Prompt:
Reproduce the data verbatim, from the line with "Page size: 1654x1241." to the line with "title '당일치기' 핵심", including both of those lines.

Data provided:
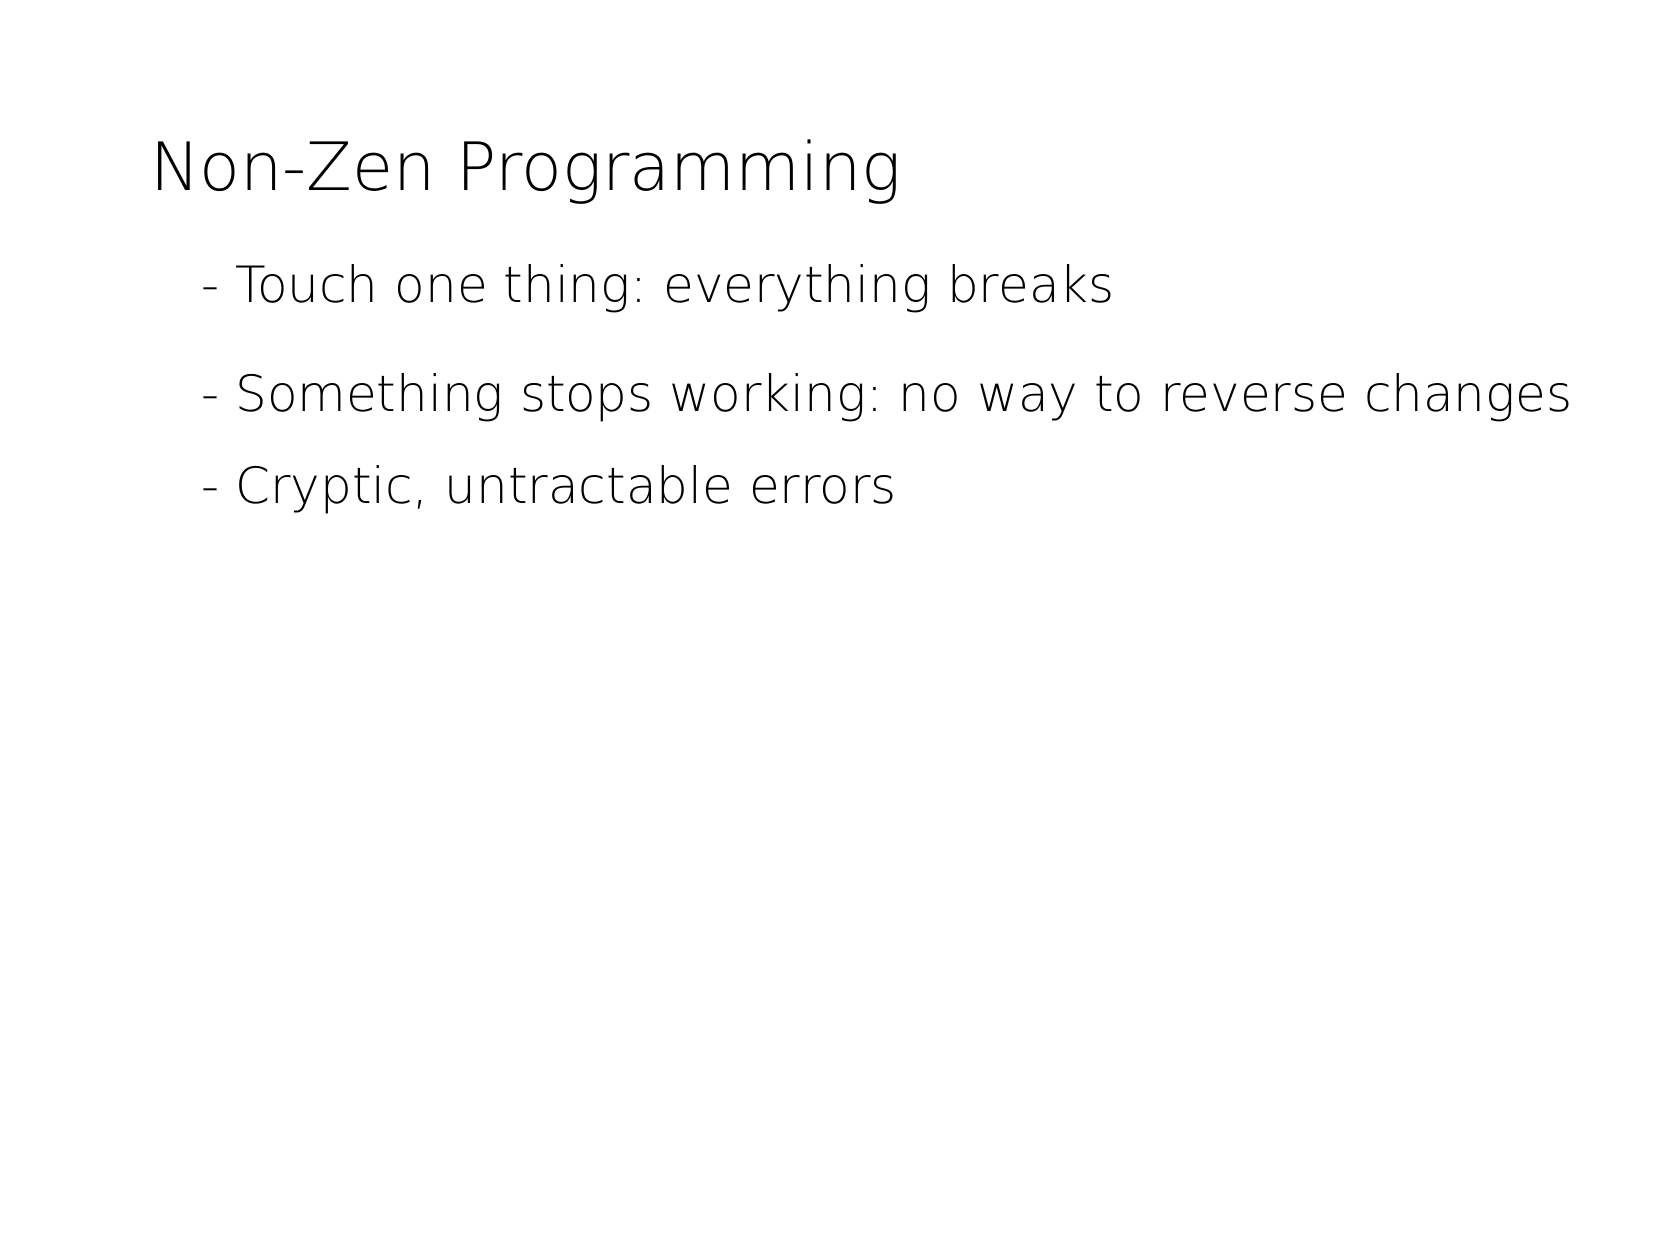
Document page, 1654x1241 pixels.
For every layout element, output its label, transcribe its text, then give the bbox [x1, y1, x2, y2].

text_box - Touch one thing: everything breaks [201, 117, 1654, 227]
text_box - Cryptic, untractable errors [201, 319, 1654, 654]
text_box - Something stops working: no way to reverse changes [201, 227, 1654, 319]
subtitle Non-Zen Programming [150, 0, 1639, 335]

---

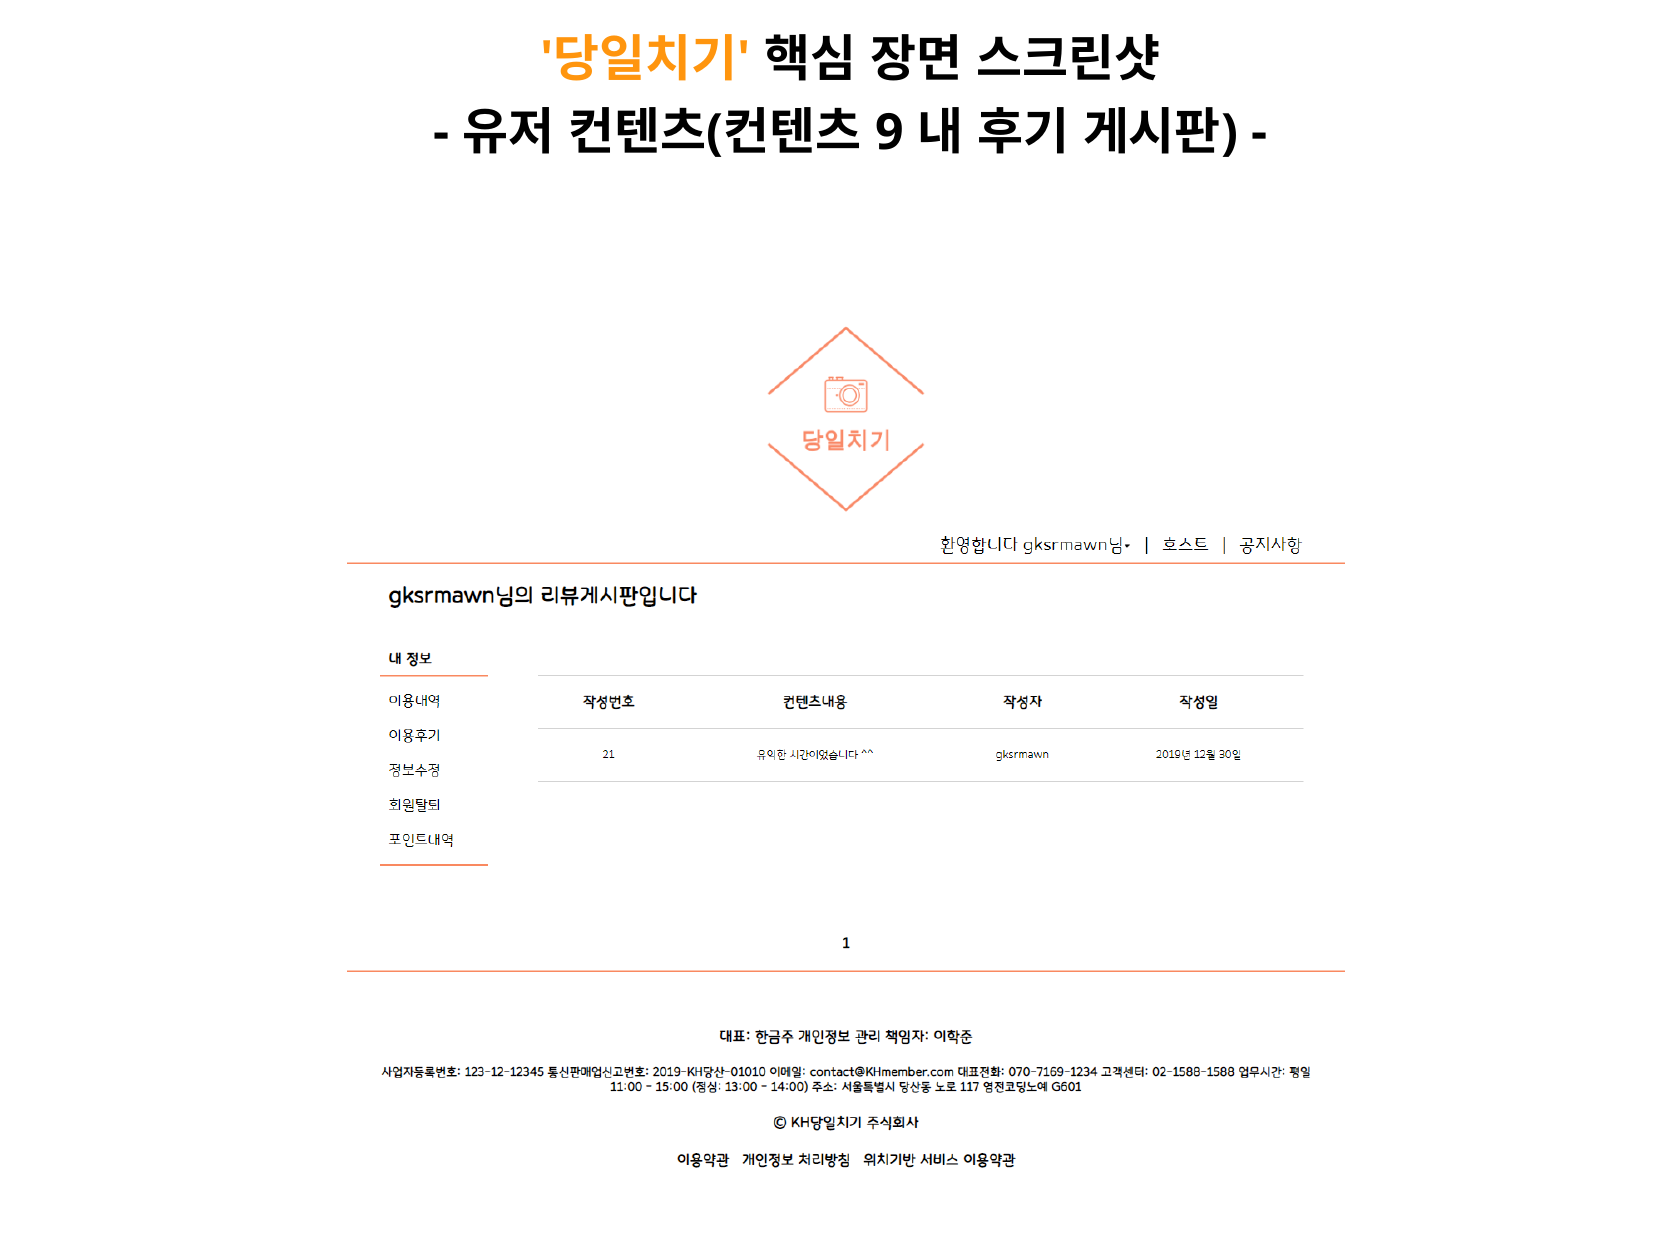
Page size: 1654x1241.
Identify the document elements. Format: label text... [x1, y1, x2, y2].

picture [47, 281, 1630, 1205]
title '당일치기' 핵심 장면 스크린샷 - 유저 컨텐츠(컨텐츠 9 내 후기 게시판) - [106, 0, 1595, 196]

Correct output:
Page size: 1654x1241.
Identify the document elements. Format: label text... [x1, y1, x2, y2].

picture [47, 281, 1630, 1205]
title '당일치기' 핵심 장면 스크린샷 - 유저 컨텐츠(컨텐츠 9 내 후기 게시판) - [106, 0, 1595, 196]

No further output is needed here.